**What you will do**
Look through the material below and copy exactly the lines from the line with "##### Forwarding Tables" to the line with "The formation of", those two lines included.

**Data**
◆ ◆ ◆ ◆ ◆ ◆ ◆

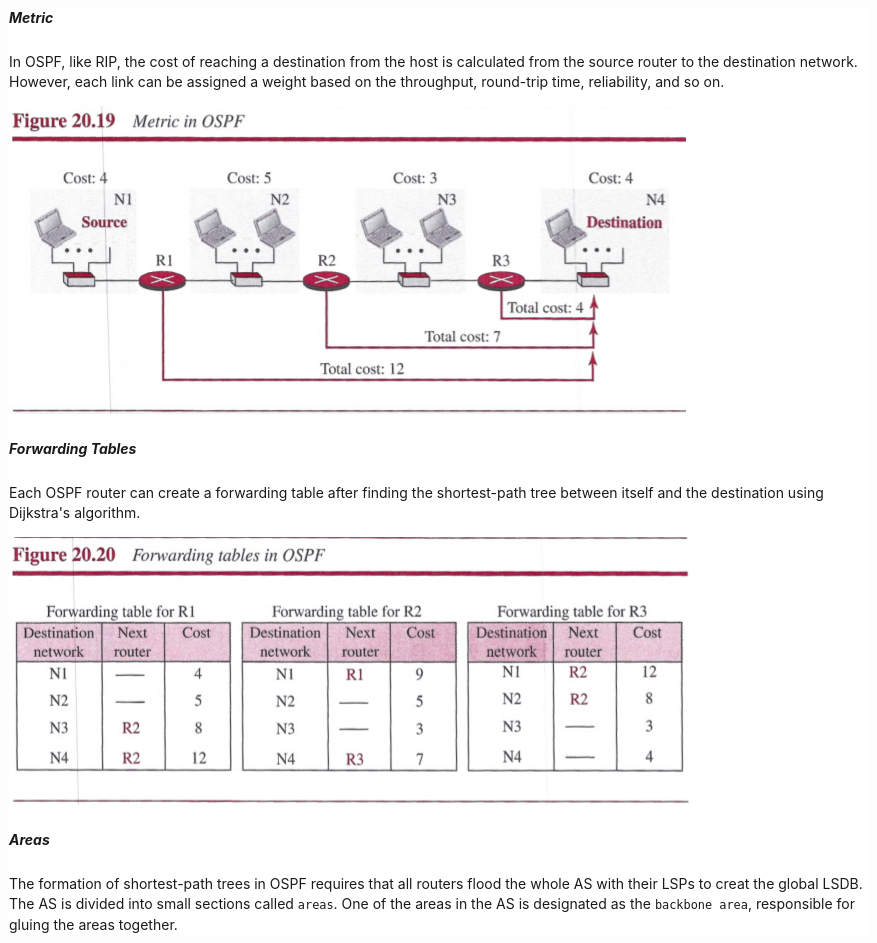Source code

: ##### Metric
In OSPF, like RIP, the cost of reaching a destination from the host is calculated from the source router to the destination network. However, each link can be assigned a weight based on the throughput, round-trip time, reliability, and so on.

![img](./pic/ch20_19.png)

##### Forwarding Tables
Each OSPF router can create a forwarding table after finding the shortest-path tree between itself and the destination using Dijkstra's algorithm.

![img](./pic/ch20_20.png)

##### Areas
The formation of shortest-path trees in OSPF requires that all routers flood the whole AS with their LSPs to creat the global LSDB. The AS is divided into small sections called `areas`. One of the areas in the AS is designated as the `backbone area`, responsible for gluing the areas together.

◆ ◆ ◆ ◆ ◆ ◆ ◆

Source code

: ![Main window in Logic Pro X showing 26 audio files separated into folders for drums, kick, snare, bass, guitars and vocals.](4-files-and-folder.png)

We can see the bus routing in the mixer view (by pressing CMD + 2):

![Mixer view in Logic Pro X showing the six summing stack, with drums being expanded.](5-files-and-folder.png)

◆ ◆ ◆ ◆ ◆ ◆ ◆

**Worked solution**
##### Forwarding Tables
Each OSPF router can create a forwarding table after finding the shortest-path tree between itself and the destination using Dijkstra's algorithm.

![img](./pic/ch20_20.png)

##### Areas
The formation of shortest-path trees in OSPF requires that all routers flood the whole AS with their LSPs to creat the global LSDB. The AS is divided into small sections called `areas`. One of the areas in the AS is designated as the `backbone area`, responsible for gluing the areas together.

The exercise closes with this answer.